Anthony Stacey

Bowling Green Falcons
- Title: Assistant coach
- Conference: Mid-American Conference

Personal information
- Born: March 25, 1977 (age 49) Elyria, Ohio, U.S.
- Listed height: 6 ft 4 in (1.93 m)
- Listed weight: 235 lb (107 kg)

Career information
- High school: Midview (Grafton, Ohio)
- College: Bowling Green (1996–2000)
- NBA draft: 2000: undrafted
- Playing career: 2000–2009
- Position: Small forward
- Number: 34, 12
- Coaching career: 2011–present

Career history

Playing
- 2000–2001: Inca Mallorca
- 2001–2002: Minorisa.net Manresa
- 2002–2003: Etosa Murcia
- 2003: Lucentum Alicante
- 2003–2005: Ciudad de Algeciras
- 2005–2006: Inca Mallorca
- 2006–2007: Club Melilla Baloncesto
- 2006–2007: CB Murcia
- 2007–2008: Cantabria Lobos
- 2008–2009: Drac Inca
- 2009–2010: Grupo Begar León

Coaching
- 2011–2014: Medina HS
- 2014–2014: Sandusky HS
- 2014–2014: Toledo (assistant)
- 2015–2020: Bowling Green (assistant)
- 2020–2025: Whitmer HS
- 2025–present: Bowling Green (assistant)

Career highlights
- MAC Player of the Year (2000); 2x First-team All-MAC (1999, 2000); MAC Freshman of the Year (1997);

= Anthony Stacey =

American basketball player & head coach (born 1977)

Anthony Allen Stacey (born March 25, 1977) is an American former basketball player and current assistant coach for the Bowling Green Falcons of the Mid-American Conference (MAC). Prior to that, he was the head coach for Whitmer High School in Toledo. Stacy played college basketball for Bowling Green University, where he was an all-conference college player. He played professionally for several years in Spain's Liga ACB.

Stacey, a 6'4" small forward from Elyria, Ohio, played college basketball at Bowling Green from 1996 to 2000. Stacey averaged 16.0 points and 7.6 rebounds per game as a freshman and was named Mid-American Conference (MAC) Freshman of the Year. Following an injury-shortened sophomore campaign, Stacey was named first team All-MAC his last two seasons, as well as MAC Player of the Year in 2000. Stacey finished his college career with 1,938 points.

Following graduation from Bowling Green, Stacey headed to Spain where he enjoyed a nine-year professional career in Spain, including stints in Liga ACB for CB Lucentum Alicante, CB Murcia and Baloncesto León.

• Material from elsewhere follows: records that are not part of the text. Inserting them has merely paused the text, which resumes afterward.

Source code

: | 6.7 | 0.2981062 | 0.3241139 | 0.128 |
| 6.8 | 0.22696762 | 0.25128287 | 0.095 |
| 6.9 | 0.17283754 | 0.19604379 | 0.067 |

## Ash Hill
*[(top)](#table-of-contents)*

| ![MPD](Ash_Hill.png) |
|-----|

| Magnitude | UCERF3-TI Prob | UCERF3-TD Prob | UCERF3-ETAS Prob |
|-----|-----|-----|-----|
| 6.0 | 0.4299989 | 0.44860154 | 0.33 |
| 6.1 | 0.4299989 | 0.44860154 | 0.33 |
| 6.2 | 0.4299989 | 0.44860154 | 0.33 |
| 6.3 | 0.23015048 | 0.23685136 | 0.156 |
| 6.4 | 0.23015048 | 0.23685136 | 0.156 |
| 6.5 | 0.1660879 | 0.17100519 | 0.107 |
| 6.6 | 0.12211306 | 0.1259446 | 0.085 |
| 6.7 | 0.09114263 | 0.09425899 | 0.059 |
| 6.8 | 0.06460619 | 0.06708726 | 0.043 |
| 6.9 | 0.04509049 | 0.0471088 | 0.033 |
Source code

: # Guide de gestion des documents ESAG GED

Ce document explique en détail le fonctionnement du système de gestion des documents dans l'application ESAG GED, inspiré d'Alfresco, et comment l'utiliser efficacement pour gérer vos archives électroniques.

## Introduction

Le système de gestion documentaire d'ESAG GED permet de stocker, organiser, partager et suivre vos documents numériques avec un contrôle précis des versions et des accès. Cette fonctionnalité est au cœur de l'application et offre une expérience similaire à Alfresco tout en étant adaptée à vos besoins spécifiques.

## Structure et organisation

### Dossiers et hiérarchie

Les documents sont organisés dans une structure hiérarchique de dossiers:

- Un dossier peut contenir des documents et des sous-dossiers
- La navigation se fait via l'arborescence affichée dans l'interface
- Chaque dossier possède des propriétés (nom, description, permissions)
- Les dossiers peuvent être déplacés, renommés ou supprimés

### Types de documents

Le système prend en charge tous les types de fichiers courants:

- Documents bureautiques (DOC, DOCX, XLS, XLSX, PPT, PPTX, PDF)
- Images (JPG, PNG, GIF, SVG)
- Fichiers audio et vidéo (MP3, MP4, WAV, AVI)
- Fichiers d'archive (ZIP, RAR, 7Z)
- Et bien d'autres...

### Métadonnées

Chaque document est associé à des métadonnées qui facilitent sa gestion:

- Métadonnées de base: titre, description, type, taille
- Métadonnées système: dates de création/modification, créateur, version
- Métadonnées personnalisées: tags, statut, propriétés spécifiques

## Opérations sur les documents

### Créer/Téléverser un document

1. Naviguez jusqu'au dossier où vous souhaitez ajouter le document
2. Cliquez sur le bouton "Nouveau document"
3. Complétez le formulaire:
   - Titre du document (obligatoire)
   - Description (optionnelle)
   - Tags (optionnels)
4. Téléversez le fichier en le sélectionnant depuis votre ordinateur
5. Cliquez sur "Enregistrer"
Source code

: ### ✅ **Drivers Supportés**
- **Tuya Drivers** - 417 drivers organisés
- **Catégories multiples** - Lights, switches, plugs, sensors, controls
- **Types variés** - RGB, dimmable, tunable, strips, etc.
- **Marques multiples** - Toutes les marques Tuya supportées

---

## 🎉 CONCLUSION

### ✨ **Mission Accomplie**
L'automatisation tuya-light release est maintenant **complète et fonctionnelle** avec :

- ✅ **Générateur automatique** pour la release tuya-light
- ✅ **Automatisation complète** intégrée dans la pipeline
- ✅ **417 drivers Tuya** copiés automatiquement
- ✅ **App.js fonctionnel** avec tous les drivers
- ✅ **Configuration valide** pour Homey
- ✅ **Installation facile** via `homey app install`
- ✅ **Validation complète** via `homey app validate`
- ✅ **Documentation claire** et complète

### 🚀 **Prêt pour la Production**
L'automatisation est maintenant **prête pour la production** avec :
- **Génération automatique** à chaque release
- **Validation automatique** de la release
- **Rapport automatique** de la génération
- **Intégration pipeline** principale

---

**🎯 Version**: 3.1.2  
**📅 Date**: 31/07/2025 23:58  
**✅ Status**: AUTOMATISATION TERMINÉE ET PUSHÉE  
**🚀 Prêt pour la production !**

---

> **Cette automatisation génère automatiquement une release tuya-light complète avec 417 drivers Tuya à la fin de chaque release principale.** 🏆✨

In 2011, Stacey began coaching the Medina High School Varsity boys basketball team. This was his first head coaching job after spending two years as an assistant at Lorain High School. After three seasons in Medina, Stacey stepped down in April 2014 to pursue a full-time job in the Sandusky City School District. During his tenure, Medina went 41-33 including going 19-7 in his final season. He became one of three boys basketball coaches in Medina County history to reach the regional finals.

In 2012, Stacey was named to Bowling Green's Hall of Honor.

In April 2014, he began his coaching job at Sandusky High School. He resigned from this position just two months after accepting the job to take a position with the University of Toledo, where he stayed only six months before resigning for personal reasons.

In 2015, he was named an assistant to the Bowling Green State University men's basketball team, a position he held for five seasons. In 2020 he was named the head coach of Washington Local Schools Whitmer High School, where he had an 80-39 record and made a state final berth.In 2025, he returned to his alma mater as an assistant coach.